§ **Given instruction A**
From the space colonization proposal, return the passage between "There would have" and "armed mars rovers.", inclusive, copied word for word.
§ **Given instruction B**
According to the space colonization proposal, what would be a significant late game wonder?
§ **Given instruction C**
Name every win condition given in the space colonization proposal.

==== Reading text

I also proposed a menu based satellite layer, with satellites that affect military, economic, scientific and cultural yields, in addition to a layered Mars Colony science victory condition.

I'd like to expand on this concept and propose a 5th age: The High Frontier Age.

This would be all about space colonization. I'm only posting this because a game that models realistic space colonization using O'Neill Cylinders where the purpose of the space colonies is to interact economically with Earth is a game I've always wanted. I've realized Civ can model it, especially because the cities on Earth will serve as the consumers of space products and the settler pools as well.

In this Age you would have three new map screens: Moon, Mars, Lagrange. Moon and Mars are smaller than Earth but bigger than Antarctica. For the hell of it, let's add the entire undersea map for sea colonies. Lagrange would be a hex tile based representation of free floating structures in orbit. It would be cool if you could position entire "country sized" structures in different places. Like movable islands to optimize adjacency bonuses.

There would have to be an elaborate menu for different rocket options, with the Space Elevator as a significant late game wonder. Speaking of Giant Death Robots, of course there would be Gundams. The general missile shuttles and armed mars rovers.

There would be a very specific economy of lunar resources and mass drivers to construct orbital structures, with the occasional expensive launch from Earth to get rare minerals into space. Mars would entail a separate economy where sending resources there takes so long it's not worth building an engine around, it's more of a way to gain a quick advantage. Mars's own local production can support developing asteroid mines, however, making it relevant. In the late game either asteroid mines or a space elevator will become essential to scaling up in Lagrange.

Win conditions include: sending a pioneer colony ship to Alpha Centauri, moving a massive mineral rich asteroid to Earth orbit (economic victory), crashing an asteroid into Earth to force its population to permanently settle into space (military), have enough presence and development on Earth/sea/moon/mars/lagrange to win a future ideology victory (cultural).

========
==== Material provided

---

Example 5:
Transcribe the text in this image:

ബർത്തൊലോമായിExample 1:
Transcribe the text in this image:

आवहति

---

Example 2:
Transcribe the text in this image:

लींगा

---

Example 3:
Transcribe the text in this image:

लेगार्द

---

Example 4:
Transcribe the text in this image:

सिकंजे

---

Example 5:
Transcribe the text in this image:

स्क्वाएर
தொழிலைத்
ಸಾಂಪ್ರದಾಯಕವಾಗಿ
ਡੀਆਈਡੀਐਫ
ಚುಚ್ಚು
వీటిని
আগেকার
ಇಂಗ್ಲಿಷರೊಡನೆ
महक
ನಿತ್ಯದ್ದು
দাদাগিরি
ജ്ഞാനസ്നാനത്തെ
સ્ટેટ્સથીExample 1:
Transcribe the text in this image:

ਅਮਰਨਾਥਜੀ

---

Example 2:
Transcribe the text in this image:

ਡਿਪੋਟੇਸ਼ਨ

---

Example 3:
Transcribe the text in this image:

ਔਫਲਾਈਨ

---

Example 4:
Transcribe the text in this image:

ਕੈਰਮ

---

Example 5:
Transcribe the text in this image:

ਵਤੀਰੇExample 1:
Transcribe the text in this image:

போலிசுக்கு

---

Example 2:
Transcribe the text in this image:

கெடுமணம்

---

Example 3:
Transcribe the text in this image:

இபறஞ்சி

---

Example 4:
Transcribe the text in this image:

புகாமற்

========
==== Material provided

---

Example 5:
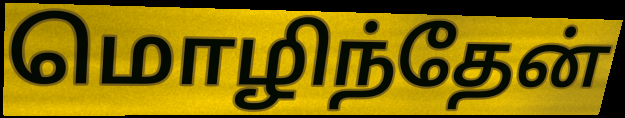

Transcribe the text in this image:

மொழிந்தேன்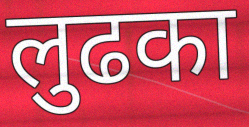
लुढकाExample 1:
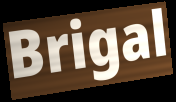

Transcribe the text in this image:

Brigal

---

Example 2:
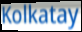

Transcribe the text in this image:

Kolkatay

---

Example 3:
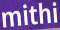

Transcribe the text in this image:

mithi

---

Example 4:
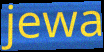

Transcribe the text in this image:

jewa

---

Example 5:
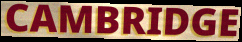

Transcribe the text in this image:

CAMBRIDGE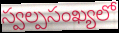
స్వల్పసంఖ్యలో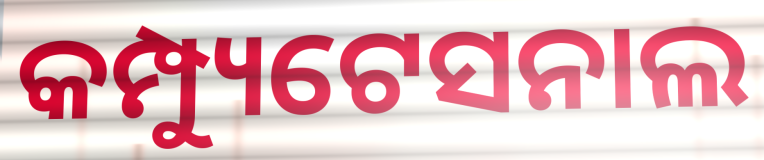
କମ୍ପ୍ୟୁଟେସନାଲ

========

§ **Response A**
There would have to be an elaborate menu for different rocket options, with the Space Elevator as a significant late game wonder. Speaking of Giant Death Robots, of course there would be Gundams. The general missile shuttles and armed mars rovers.

§ **Response B**
The Space Elevator.

§ **Response C**
- Sending a pioneer colony ship to Alpha Centauri
- Moving a massive mineral rich asteroid to Earth orbit (economic victory)
- Crashing an asteroid into Earth to force its population to permanently settle into space (military)
- Having enough presence and development on Earth/sea/moon/mars/lagrange to win a future ideology victory (cultural)